Forecasting strong growth in the demand for feed, the report indicates this increase will be driven primarily by a shift in the livestock sector from backyard production to commercial production. Already in use as a feed ingredient for poultry and swine, the report concludes that China represents a large potential market for U.S. DDGS.
In light of potential market growth, NCGA recently submitted comments in support of the addition of DDG data to the USDA’s Weekly Export Sales reporting. The letter, which outlined the growth of the market for DDGS, explained that inclusion of this data would “facilitate market transparency and allow our industry and our corn marketing partners with the ability to conduct accurate and timely analysis of U.S. market conditions.”
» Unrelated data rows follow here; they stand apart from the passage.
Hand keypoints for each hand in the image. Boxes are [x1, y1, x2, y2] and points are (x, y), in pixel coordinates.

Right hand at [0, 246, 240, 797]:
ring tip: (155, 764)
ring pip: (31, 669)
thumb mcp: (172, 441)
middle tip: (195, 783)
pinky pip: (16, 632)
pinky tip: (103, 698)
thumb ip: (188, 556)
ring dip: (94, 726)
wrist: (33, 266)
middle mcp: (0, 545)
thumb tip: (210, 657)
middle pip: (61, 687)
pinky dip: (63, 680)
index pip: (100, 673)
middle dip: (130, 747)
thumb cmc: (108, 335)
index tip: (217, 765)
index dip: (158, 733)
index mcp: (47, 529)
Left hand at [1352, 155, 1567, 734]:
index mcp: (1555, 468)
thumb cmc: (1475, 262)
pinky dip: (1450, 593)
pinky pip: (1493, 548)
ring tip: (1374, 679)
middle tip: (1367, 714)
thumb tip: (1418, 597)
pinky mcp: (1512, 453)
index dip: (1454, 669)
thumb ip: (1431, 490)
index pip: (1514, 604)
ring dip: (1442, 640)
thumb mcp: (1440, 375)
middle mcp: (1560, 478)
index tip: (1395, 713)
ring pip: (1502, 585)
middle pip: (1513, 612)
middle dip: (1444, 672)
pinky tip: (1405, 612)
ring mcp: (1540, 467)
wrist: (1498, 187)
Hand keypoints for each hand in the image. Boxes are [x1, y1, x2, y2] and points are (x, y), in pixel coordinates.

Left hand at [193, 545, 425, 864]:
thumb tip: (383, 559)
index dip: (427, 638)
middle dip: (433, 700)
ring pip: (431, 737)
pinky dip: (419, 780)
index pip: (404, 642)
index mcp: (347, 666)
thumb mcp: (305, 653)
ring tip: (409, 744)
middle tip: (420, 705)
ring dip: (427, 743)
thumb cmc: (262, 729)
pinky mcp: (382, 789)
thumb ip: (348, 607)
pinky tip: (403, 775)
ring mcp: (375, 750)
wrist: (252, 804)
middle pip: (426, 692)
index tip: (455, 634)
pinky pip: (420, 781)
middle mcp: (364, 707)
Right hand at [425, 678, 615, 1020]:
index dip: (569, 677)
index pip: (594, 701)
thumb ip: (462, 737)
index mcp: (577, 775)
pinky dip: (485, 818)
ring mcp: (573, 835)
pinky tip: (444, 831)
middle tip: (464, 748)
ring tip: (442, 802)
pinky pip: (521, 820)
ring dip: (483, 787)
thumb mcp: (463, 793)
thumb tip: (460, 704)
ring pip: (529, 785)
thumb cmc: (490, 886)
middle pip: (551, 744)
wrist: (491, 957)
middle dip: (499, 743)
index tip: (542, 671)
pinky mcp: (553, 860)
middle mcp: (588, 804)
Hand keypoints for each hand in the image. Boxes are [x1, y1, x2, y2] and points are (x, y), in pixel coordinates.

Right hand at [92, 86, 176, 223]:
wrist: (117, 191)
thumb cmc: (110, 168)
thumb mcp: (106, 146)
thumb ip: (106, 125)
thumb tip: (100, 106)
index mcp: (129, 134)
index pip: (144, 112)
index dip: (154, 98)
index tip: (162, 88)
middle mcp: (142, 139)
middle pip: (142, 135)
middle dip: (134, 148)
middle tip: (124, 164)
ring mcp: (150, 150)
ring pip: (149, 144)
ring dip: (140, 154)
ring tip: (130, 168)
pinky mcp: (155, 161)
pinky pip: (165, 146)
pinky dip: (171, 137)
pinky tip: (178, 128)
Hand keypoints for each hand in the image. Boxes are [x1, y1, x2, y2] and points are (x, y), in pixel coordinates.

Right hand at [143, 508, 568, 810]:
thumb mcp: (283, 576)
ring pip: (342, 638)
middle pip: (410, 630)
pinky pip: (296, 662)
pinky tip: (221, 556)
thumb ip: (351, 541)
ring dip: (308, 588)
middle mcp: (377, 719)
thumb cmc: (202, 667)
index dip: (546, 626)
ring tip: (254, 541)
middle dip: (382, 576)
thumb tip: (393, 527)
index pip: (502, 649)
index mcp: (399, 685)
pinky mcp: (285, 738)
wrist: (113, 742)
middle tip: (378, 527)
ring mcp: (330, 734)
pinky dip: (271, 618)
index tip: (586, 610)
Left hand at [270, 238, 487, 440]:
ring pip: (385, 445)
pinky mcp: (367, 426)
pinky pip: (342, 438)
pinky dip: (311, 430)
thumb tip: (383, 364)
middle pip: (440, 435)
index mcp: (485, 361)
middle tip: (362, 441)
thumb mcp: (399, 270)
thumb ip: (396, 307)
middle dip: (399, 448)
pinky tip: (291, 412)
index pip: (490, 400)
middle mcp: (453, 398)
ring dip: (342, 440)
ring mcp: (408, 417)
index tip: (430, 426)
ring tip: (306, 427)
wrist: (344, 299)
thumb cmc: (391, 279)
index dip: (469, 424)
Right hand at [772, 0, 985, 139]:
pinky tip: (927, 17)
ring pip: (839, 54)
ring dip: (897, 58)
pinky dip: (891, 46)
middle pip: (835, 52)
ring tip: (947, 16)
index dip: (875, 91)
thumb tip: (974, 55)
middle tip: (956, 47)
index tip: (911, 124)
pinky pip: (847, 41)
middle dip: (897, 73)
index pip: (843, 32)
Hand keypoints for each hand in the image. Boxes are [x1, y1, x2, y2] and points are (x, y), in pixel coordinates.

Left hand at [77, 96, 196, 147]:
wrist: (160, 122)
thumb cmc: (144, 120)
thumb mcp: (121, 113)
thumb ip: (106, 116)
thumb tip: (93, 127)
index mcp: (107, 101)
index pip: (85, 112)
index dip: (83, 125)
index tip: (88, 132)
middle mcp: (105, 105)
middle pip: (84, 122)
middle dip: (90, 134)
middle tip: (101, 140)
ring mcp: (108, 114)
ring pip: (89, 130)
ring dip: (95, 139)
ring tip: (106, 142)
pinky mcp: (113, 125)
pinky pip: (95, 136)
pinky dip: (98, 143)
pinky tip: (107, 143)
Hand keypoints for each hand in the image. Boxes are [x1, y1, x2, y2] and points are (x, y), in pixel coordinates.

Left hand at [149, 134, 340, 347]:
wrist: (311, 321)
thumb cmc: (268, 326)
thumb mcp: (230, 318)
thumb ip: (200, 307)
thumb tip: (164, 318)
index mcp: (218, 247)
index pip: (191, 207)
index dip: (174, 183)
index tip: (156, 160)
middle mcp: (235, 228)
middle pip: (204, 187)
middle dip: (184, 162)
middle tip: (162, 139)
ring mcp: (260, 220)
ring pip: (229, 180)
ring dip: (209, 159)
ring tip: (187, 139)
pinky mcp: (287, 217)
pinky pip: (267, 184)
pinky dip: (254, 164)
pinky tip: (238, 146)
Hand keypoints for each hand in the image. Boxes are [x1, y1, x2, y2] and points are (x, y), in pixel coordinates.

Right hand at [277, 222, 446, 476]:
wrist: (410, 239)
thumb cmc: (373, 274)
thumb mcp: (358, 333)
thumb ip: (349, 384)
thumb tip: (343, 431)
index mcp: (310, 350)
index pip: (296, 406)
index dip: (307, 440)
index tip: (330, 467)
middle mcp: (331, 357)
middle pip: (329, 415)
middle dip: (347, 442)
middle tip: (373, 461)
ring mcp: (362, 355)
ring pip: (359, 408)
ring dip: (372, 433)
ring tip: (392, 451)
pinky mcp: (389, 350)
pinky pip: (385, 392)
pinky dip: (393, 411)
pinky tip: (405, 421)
Currently, Chinese hog feed rations including DDGS do so at a 10% to 12% ratio. In poultry rations, inclusion is generally limited to 5% to 10%. Despite the low inclusion rates, the sheer size of these industries could generate significant demand given favorable trade circumstances prevail.
The report notes a few key constraints which could limit future growth of DDGS exports to China including slower growth in the U.S. supply of DDGS and uncertainties about Chinese policy. A slowing in the growth of the corn ethanol industry in the United States could result in the former circumstance. In addition to possible barriers created by Chinese policy, the availability and price of other substitute feed ingredients, such as the byproducts of Chinese alcohol production, could also limit growth.